De commode toont een typische Transition-vorm met een rechthoekig lichaam en overhoeks geplaatste stijlen, enigszins gebogen vooruitspringende lage poten en een middendeel dat naar voren komt en een groot schort toont. De onderregels van de zijkanten zijn gegolfd en geknikt. De commode heeft twee laden zonder middenstijl.
De decoratie is eenvoudig van vorm: de overhoekse stijlen tonen faux-cannelures van bois teinté en zowel het front als de zijkanten zijn gedecoreerd met vlindervormig gefineerde panelen in smalle lijsten van bois teinté met op de hoeken meanders (grecques). De maker heeft het decoratieve patroon en de contrastrijke mogelijkheden van de verschillende houtsoorten ten volle uitgebuit, waardoor de commode een zeer rijk aanzien heeft gekregen.

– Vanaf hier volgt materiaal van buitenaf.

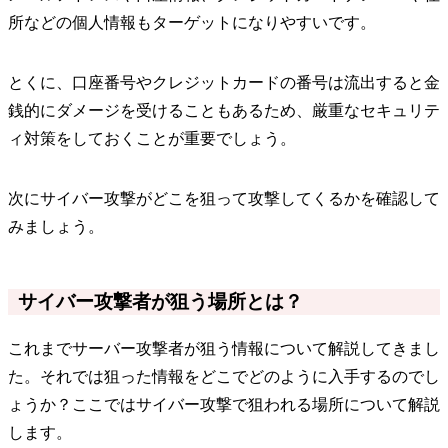
所などの個人情報もターゲットになりやすいです。
とくに、口座番号やクレジットカードの番号は流出すると金
銭的にダメージを受けることもあるため、厳重なセキュリテ
ィ対策をしておくことが重要でしょう。
次にサイバー攻撃がどこを狙って攻撃してくるかを確認して
みましょう。
サイバー攻撃者が狙う場所とは？
これまでサーバー攻撃者が狙う情報について解説してきまし
た。それでは狙った情報をどこでどのように入手するのでし
ょうか？ここではサイバー攻撃で狙われる場所について解説
します。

Ook het beslag draagt veel bij aan die rijke uitstraling. Het bestaat uit vier sabots in overgangsstijl (Transition), een groot asymmetrisch schortstuk en eveneens asymmetrische sleutelplaten in Rococo-stijl, opgebouwd uit C- en S-voluten en bladmotieven. De hoekbeslagen op de stijlen en de vier ladetrekkers zijn in Louis XVI-stijl. De hoekbeslagen bestaan uit een triglyfen-fries met bladguirlande. De trekkers bestaan uit rozetten omringd door een krans van laurierblad en worden bekroond door strikken.